Une insatisfaction possible

Si, demain, l’Europe dépense 1,5 milliard d’euros par an pour la recherche de défense — comme va le proposer ce mercredi la Commission européenne –, et qu’elle reste incapable d’agir de façon coordonnée, décisive et rapide (comme aujourd’hui), elle ne remplira pas l’objectif demandé par les citoyens.

Au contraire. Elle générera une insatisfaction qui brisera une certaine unanimité et se retournera contre ses concepteurs avec l’argument : pourquoi dépenser de l’argent de façon inutile ? Les attentes sont nombreuses, veillons à ne pas les décevoir.

(Nicolas Gros-Verheyde)

(1) Outre les commandes d’État, l’exportation est un des vecteurs d’équilibre de l’industrie de la défense. La consolidation d’une industrie européenne de défense ne peut difficilement se faire sans cet élément qui ne suscite de consensus ni dans les opinions européennes ni dans les gouvernements.

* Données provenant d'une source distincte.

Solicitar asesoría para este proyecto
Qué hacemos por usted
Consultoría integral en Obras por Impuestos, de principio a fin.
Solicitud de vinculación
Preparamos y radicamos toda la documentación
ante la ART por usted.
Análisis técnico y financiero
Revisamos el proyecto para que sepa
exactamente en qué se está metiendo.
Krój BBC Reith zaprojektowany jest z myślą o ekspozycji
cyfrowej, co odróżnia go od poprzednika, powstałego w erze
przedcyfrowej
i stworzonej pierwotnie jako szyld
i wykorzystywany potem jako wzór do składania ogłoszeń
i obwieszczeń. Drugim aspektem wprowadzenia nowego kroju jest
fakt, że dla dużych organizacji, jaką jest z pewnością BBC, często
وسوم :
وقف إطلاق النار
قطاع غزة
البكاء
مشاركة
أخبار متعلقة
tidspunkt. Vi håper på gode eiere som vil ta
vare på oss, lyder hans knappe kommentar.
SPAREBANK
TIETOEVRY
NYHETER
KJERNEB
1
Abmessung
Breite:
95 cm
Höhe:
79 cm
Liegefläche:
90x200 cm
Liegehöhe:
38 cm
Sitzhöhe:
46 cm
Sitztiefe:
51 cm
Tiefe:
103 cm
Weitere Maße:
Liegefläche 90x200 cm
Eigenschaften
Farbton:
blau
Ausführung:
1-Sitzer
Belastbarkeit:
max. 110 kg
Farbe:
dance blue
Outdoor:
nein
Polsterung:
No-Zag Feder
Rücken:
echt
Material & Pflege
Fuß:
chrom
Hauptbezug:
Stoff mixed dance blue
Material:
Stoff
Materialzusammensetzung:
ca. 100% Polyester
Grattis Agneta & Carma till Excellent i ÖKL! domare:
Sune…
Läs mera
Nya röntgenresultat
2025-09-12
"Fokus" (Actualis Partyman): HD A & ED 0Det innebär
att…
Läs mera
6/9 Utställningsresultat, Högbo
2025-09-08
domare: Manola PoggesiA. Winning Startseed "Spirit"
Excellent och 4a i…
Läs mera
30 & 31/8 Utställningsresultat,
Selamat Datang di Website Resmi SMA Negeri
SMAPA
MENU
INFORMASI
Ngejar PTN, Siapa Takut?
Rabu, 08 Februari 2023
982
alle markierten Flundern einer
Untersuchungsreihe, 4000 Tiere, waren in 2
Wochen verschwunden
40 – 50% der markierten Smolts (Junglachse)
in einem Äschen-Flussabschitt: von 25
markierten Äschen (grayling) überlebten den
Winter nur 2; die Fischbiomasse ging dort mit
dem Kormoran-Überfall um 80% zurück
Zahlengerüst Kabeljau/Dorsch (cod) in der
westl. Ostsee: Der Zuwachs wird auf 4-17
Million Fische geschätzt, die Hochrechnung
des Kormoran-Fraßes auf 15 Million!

(2) Il y a sur ce point une quasi-unanimité des Européens de droite et de gauche, en passant par le centre, les Verts, pour l’extrême droite.

(3) Un problème sérieux au point qu’une note interne du service européen pour l’action extérieure (SEAE) y a été consacrée.

(4) Depuis des années, B2 observe ce qui se passe dans les missions et opérations de la PSDC. Rassembler les informations, intéressantes, sur ce qui se passe dans les missions/opérations est une tâche ardue. Nombre d’informations disponibles concernent des inaugurations, remises de médailles, visites officielles. On est davantage dans l’activisme que dans l’activité.